*** EXTRACTED RECORDS Section Begins ***

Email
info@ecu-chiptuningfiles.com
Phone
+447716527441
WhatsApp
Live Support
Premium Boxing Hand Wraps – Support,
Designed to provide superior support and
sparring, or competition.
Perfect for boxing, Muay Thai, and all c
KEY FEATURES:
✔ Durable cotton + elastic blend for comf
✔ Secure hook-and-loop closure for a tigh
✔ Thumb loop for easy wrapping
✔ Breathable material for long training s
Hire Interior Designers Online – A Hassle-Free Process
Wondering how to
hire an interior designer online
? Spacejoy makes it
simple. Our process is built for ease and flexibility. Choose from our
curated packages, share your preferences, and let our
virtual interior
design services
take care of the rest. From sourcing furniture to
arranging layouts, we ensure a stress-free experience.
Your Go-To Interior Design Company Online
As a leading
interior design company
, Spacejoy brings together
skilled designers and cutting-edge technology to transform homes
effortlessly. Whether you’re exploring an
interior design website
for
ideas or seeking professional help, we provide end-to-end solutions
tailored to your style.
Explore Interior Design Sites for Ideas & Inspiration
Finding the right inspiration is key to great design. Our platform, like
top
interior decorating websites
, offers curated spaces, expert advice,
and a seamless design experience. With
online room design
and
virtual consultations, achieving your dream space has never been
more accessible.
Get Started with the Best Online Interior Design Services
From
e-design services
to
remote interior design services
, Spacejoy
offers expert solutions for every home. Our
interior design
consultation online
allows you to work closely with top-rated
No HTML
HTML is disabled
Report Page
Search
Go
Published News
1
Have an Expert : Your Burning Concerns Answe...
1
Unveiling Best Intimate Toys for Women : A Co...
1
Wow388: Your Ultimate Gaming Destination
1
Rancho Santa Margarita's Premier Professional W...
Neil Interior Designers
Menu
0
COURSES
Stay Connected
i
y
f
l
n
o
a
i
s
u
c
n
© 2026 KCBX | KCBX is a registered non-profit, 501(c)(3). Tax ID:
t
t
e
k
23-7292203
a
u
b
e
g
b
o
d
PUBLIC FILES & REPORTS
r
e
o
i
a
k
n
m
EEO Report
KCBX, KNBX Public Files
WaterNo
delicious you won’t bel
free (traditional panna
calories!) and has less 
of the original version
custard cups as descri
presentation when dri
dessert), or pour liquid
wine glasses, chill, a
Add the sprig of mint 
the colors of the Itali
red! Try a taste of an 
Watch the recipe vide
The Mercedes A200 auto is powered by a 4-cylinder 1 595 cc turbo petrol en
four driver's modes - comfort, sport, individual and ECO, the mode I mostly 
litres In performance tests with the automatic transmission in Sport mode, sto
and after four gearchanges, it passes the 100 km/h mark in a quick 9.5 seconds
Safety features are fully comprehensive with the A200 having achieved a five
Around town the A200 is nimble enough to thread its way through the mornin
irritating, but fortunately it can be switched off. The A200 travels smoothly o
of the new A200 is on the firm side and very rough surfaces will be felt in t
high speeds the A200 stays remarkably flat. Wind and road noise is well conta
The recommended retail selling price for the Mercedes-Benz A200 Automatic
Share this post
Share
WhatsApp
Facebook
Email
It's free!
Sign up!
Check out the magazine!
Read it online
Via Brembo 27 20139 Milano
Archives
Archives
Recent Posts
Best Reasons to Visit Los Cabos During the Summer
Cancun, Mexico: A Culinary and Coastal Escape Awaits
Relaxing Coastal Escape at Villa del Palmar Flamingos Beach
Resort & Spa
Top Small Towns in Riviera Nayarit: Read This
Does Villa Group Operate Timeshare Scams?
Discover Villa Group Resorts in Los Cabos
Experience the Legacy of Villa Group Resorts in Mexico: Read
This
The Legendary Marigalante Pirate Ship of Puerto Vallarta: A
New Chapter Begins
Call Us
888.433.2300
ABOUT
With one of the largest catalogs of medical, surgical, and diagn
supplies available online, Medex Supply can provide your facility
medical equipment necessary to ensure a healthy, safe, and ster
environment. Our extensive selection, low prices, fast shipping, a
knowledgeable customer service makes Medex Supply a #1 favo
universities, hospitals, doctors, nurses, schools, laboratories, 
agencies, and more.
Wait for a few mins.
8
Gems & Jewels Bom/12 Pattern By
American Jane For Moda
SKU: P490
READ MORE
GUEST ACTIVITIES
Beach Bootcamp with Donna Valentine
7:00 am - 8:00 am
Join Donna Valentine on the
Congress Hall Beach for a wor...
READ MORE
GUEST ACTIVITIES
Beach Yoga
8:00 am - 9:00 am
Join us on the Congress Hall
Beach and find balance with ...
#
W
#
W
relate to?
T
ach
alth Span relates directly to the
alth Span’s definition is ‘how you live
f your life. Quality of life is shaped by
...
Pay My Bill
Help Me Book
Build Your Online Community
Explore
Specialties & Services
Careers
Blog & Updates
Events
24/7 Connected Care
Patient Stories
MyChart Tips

*** EXTRACTED RECORDS Section Ends ***

◆ PROBLEM DETAILS
Lines to set down from above: the line with "Best Reasons to", the line with "With one of", and every line between, each exactly as written.

◆ WRITTEN SOLUTION
Best Reasons to Visit Los Cabos During the Summer
Cancun, Mexico: A Culinary and Coastal Escape Awaits
Relaxing Coastal Escape at Villa del Palmar Flamingos Beach
Resort & Spa
Top Small Towns in Riviera Nayarit: Read This
Does Villa Group Operate Timeshare Scams?
Discover Villa Group Resorts in Los Cabos
Experience the Legacy of Villa Group Resorts in Mexico: Read
This
The Legendary Marigalante Pirate Ship of Puerto Vallarta: A
New Chapter Begins
Call Us
888.433.2300
ABOUT
With one of the largest catalogs of medical, surgical, and diagn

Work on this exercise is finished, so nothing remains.